The Bible reminds us that death is only as powerful as God allows it to be (Job 1:12). Jesus’ own death was planned, supervised, and approved by His heavenly Father. The devil’s prongs on the messianic skin stretched only as far as God’s sight moved them in approval. The holiness of God keeps death’s dark fangs on a tight leash. Death marches on God’s Word-beat no matter its invincible mirage projected onto human minds and hearts. Death is given access only by heavenly measures. “Everything [Job] has is in your power, but on the man himself do not lay a finger,” God decrees to the devil in Job chapter 1. The devil’s power over any believer is flexed only within the boundaries of God’s breath. A faint blow from God’s nostrils and the devilish vapors would utterly dissipate. Death, God is more sovereign, still!

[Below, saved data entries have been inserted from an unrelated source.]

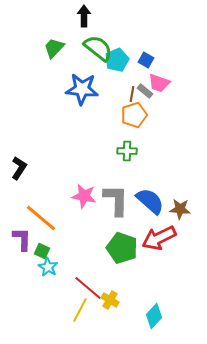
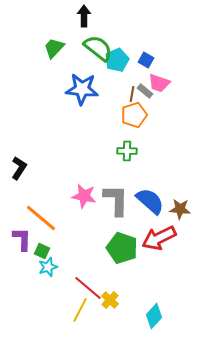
cyan star: rotated 24 degrees clockwise
yellow cross: rotated 12 degrees clockwise
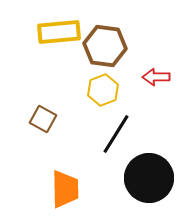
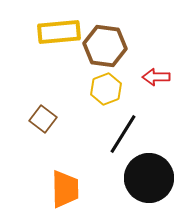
yellow hexagon: moved 3 px right, 1 px up
brown square: rotated 8 degrees clockwise
black line: moved 7 px right
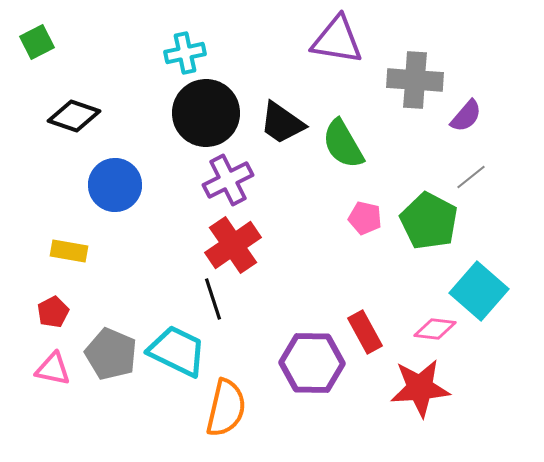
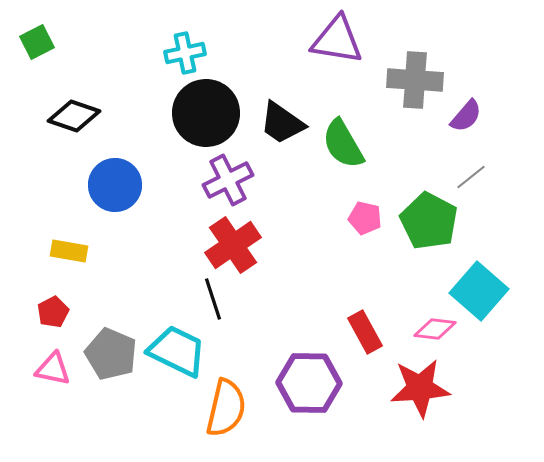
purple hexagon: moved 3 px left, 20 px down
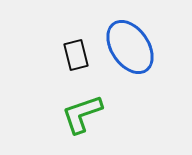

A thundering word from the Father and the crawling, roaring devil would have cowered in squeals of defeat. On that Skull Hill, some 2,000 years ago, dressed in nothing but sin and nothingness, Jesus chose to be still and weaken Himself so death could walk all over Him. Death devoured Jesus not because He was too weak to defend Himself. Nor because the Father’s gaze stared away for far too long. What Mary’s eyes were witnessing was the horn of salvation raised for all to see, the climax of the divine power made glorious by acts of self-inflicted weakness (Luke 1:69). Death, God is more powerful, still!
Death for Christians is “not the end of our relationship, only an interruption. [It] is not the end of adventure but a doorway from a world where dreams and adventures shrink, to a world where dreams and adventures forever expand” (Randy Alcorn). God calls the Christian dead “blessed” because they die in the Lord, not in vain (Revelation 14:13). They belong to an eternal God who gives them “peace” and a “home” with Him beyond death. (Luke 2:29; 2 Corinthians 5:8). Their sonship to God is assured in death as it was in living. In fact, through death, they are ushered into their own homeroom in heaven, prepared by Jesus Himself. There’s glory—immeasurable, heavenly glory to be revealed to every dying Christian. Death, God is good still!

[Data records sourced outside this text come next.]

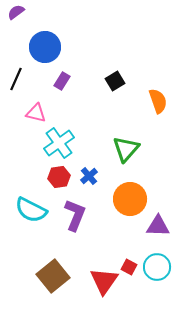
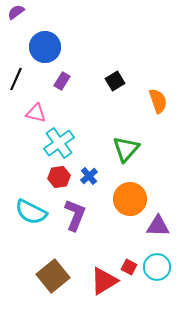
cyan semicircle: moved 2 px down
red triangle: rotated 24 degrees clockwise
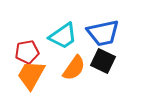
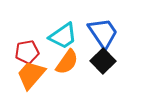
blue trapezoid: rotated 112 degrees counterclockwise
black square: rotated 20 degrees clockwise
orange semicircle: moved 7 px left, 6 px up
orange trapezoid: rotated 12 degrees clockwise
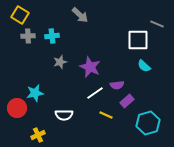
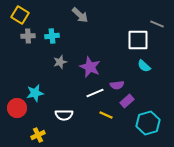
white line: rotated 12 degrees clockwise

In the heart of the cold earth, life gathered in bundles and heaps, keeping warm and waiting. Life in the cracks of the earth is waiting for its time to be birthed again. Death makes me think of life. Earth makes me think of heaven. And I find myself waiting. Waiting for the eternal spring with no autumns and winters. When death is forever swallowed up and destroyed, and tears are wiped away for good (1 Corinthians 15:26; Isaiah 25:8). An eternal living with no more mourning, crying, pain, cancer, loss, sickness, death. For all these would become but dried leaves that will pass away, along with their own devilish roots and prongs. Death, Christ is more victorious, still!
In dying, like in living, God is sovereign, powerful, good, victorious. He chose not to save my sister’s life. Or Job’s children. Or His own Son’s life. In God’s big story, death is a character God tolerates for a little bit longer, not to hurt His children, but to reveal all that He will forever be.

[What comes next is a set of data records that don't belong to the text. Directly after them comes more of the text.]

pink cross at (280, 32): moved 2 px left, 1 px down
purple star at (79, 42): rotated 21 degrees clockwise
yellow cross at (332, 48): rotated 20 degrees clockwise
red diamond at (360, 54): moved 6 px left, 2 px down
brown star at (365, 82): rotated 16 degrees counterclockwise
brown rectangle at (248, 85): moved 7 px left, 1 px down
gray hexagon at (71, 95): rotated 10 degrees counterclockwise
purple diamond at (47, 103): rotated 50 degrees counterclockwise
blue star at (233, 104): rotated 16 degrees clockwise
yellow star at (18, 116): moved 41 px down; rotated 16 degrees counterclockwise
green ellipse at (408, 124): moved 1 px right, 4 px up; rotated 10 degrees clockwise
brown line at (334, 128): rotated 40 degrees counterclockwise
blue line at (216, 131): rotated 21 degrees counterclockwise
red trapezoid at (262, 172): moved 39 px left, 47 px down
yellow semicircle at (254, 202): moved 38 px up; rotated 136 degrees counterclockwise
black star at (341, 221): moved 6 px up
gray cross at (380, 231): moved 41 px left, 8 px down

It wasn’t that death was winning when my sister was dying. Death’s every advancement in her cells and organs was being approved by God’s holy sight. The Lord planned her entrance and departure from this earth with just as much love and involvement. The day my sister died was, in fact, her breath returning to the mouth of the Life-Giver, who breathed it into her in the first place. For Christians today, death is like the autumn, really. All the vapors of living breath huddling together, preparing to follow the march of the divine, vocalized trumpet, calling it to the heavenly home. What’s left behind are deadly hooks snapping away into the cold, purple, lifeless flesh: for death is the result of life going home!